### Qué debes hacer
Repite completo, palabra por palabra, el texto sobre la memoria y la zozobra.

### Texto de lectura

────────────────

Los disfrazados saben que la mayor parte de la humanidad no tiene tiempo de salvar al mundo; que apenas puede alimentarse, circular y esquivar a los depredadores de su especie; que de poco sirve recordar las tragedias históricas para evitar la zozobra porque los leones andan sueltos por el orbe y la maldad y la crueldad se revitalizan día tras día y la creatividad para el despojo se ha tecnologizado. Saben que la brutalidad inmediata siempre toma el espacio de reconsiderar la historia para prevenir la muerte absurda y criminal. De alguna forma están conscientes de que la depredación del ser humano contra sus semejantes no retorna elípticamente porque se olvide la historia, y que la memoria no es la catapulta congénita de la zozobra.
Intuyen que el olvido colectivo no existe en realidad como tal, sino que sólo es soslayo de miedo o impotencia ante la repetición brutal y tierra fértil para el abuso.
La repetición es ciertamente una pausa de reflexión, pero la zozobra no tiene tiempo, es siempre el presente continuo, el de la vida del aquí y del ahora y no el de los empalizados medievales o el de los tutsis ya masacrados. Esto lo saben los depredadores. La memoria tiene mucho que decir pero tarda al enseñar la prevención, la historia misma es testigo de la repetición brutal y la memoria sirve más para defenderse eficientemente del horror que para impedirlo, la memoria parece retroalimentar la franqueza del pánico.
Si la historia del ser humano tuviese fin ¿terminaríamos entonces como una sombra erótica y macabra después de tantos logros del conocimiento? Tal vez, pero la probabilidad es reducida, lo es porque si hay muchos devastadores y criminales también hay millones de constructores con la fuerza predominante de vida, millones con voz sensata, arrojo, amor, honradez y nobleza.

────────────────

### Conjunto de datos
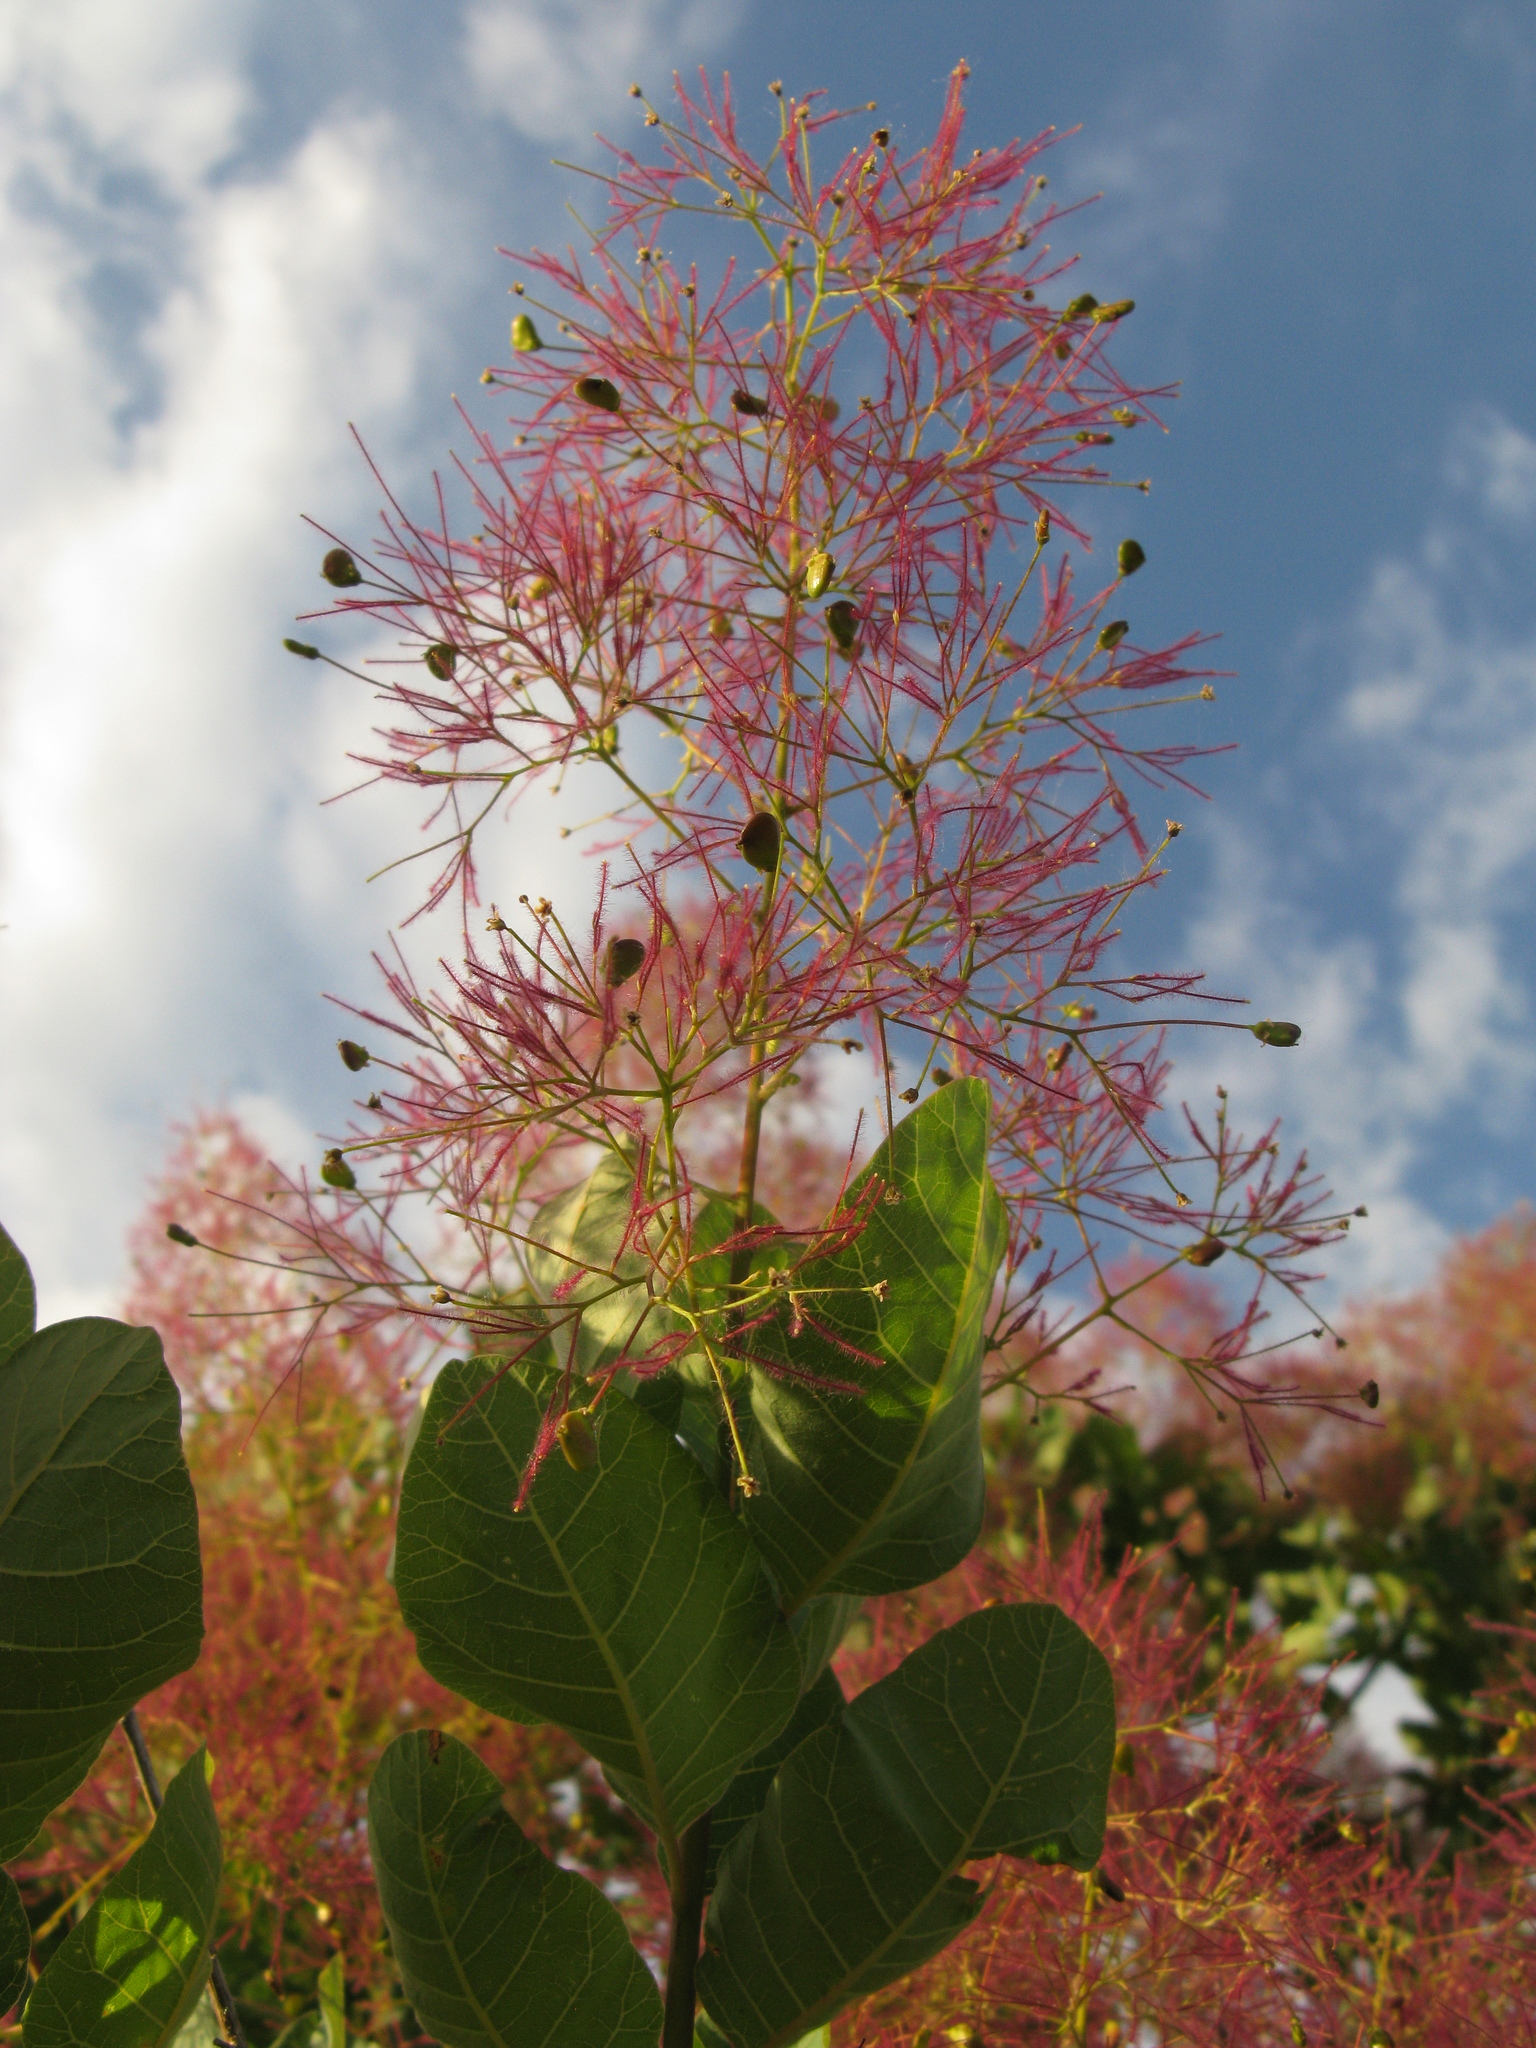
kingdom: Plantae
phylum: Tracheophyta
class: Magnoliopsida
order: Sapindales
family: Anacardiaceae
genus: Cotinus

────────────────

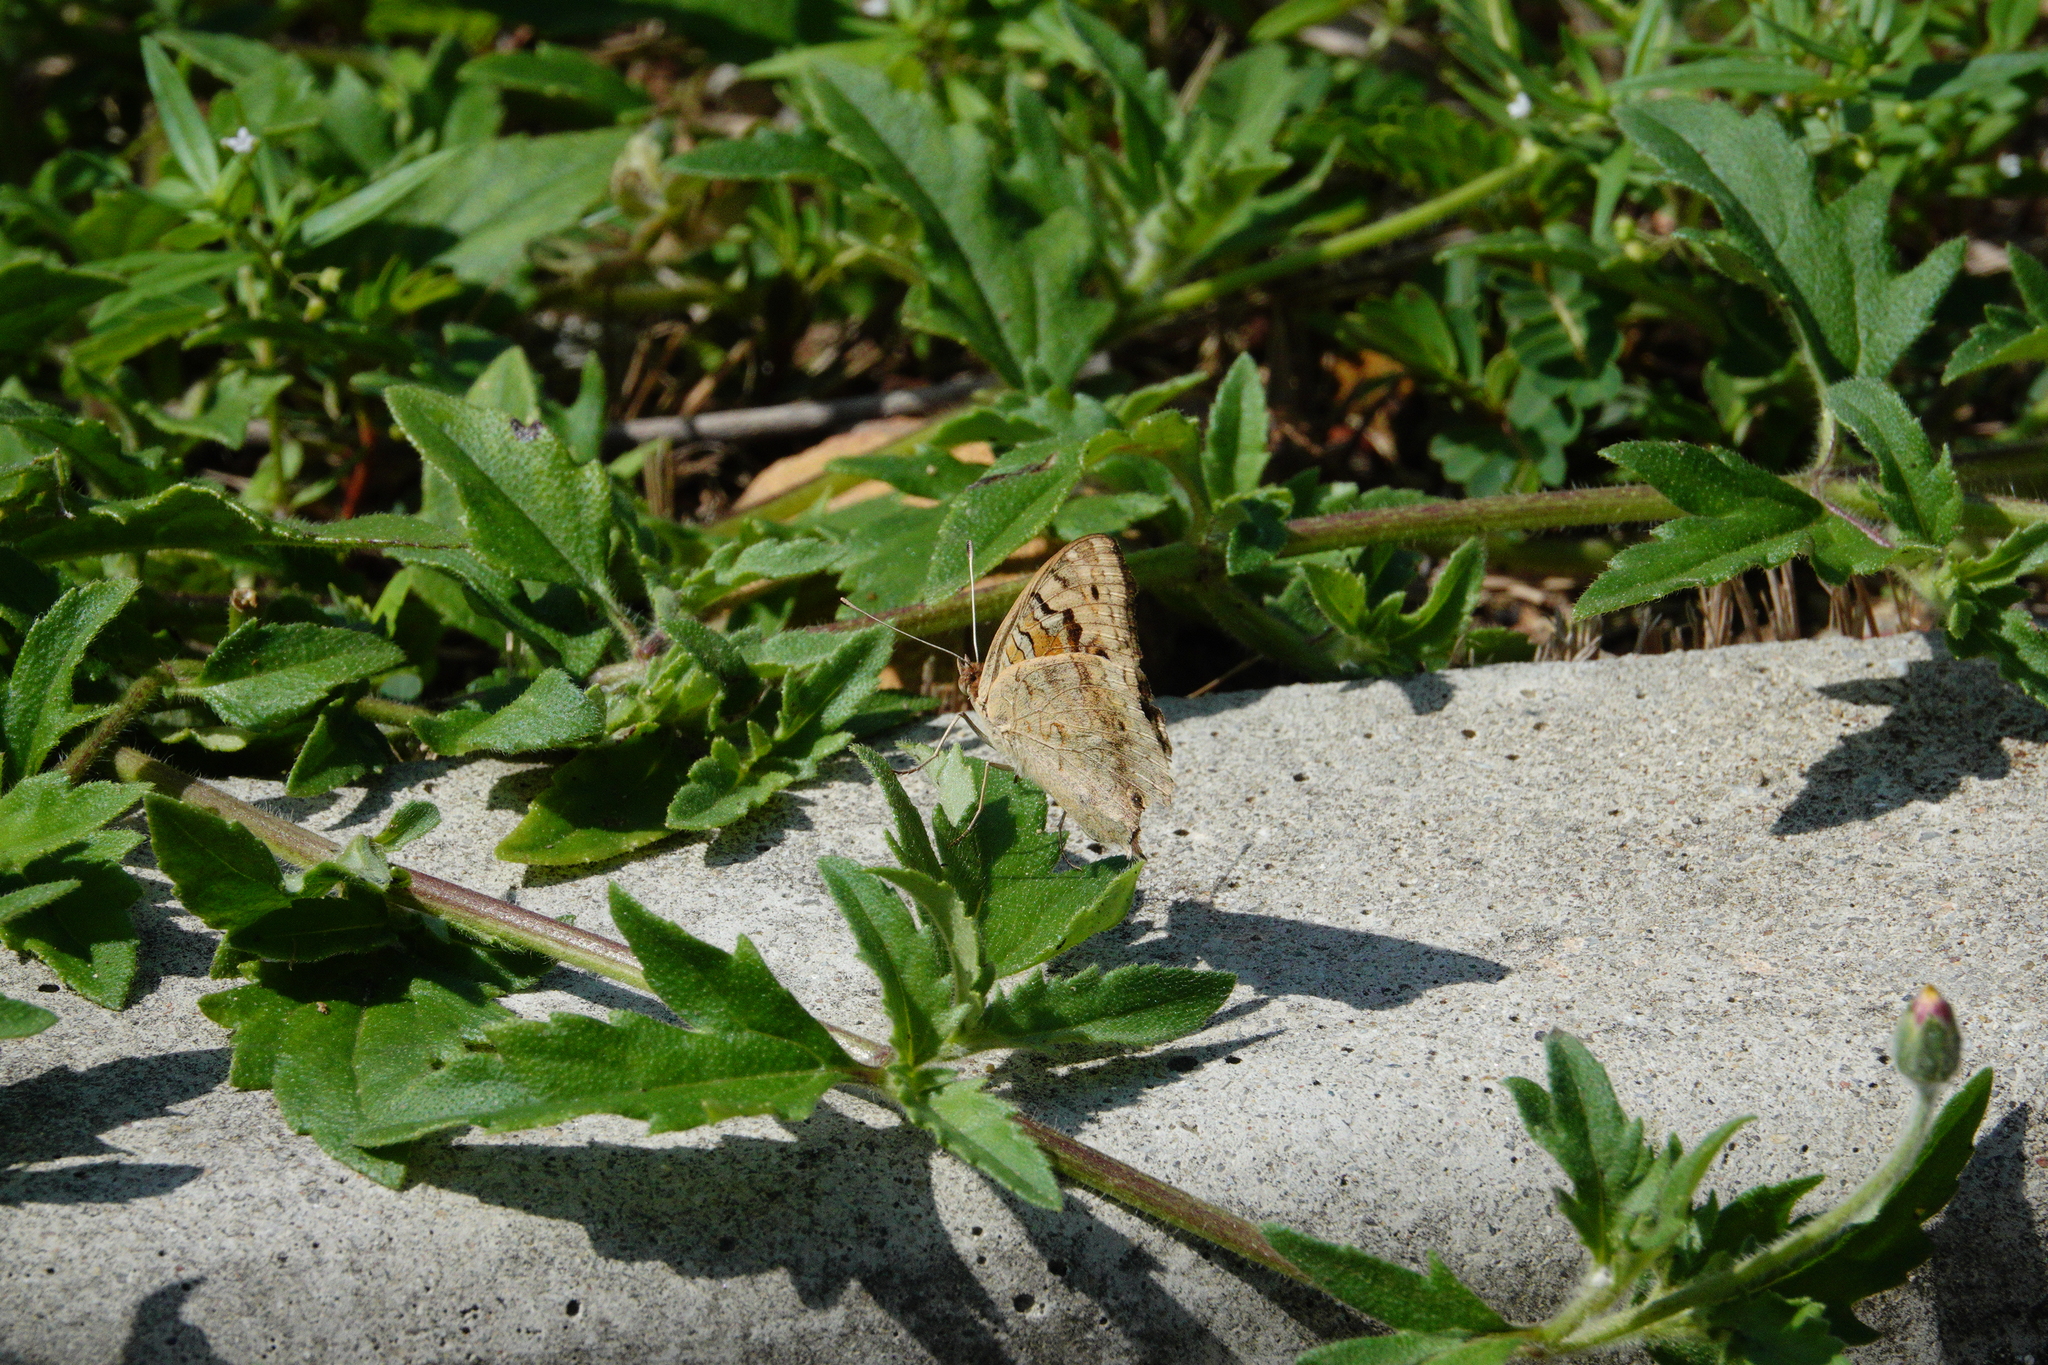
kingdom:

────────────────

### Respuesta
Los disfrazados saben que la mayor parte de la humanidad no tiene tiempo de salvar al mundo; que apenas puede alimentarse, circular y esquivar a los depredadores de su especie; que de poco sirve recordar las tragedias históricas para evitar la zozobra porque los leones andan sueltos por el orbe y la maldad y la crueldad se revitalizan día tras día y la creatividad para el despojo se ha tecnologizado. Saben que la brutalidad inmediata siempre toma el espacio de reconsiderar la historia para prevenir la muerte absurda y criminal. De alguna forma están conscientes de que la depredación del ser humano contra sus semejantes no retorna elípticamente porque se olvide la historia, y que la memoria no es la catapulta congénita de la zozobra.
Intuyen que el olvido colectivo no existe en realidad como tal, sino que sólo es soslayo de miedo o impotencia ante la repetición brutal y tierra fértil para el abuso.
La repetición es ciertamente una pausa de reflexión, pero la zozobra no tiene tiempo, es siempre el presente continuo, el de la vida del aquí y del ahora y no el de los empalizados medievales o el de los tutsis ya masacrados. Esto lo saben los depredadores. La memoria tiene mucho que decir pero tarda al enseñar la prevención, la historia misma es testigo de la repetición brutal y la memoria sirve más para defenderse eficientemente del horror que para impedirlo, la memoria parece retroalimentar la franqueza del pánico.
Si la historia del ser humano tuviese fin ¿terminaríamos entonces como una sombra erótica y macabra después de tantos logros del conocimiento? Tal vez, pero la probabilidad es reducida, lo es porque si hay muchos devastadores y criminales también hay millones de constructores con la fuerza predominante de vida, millones con voz sensata, arrojo, amor, honradez y nobleza.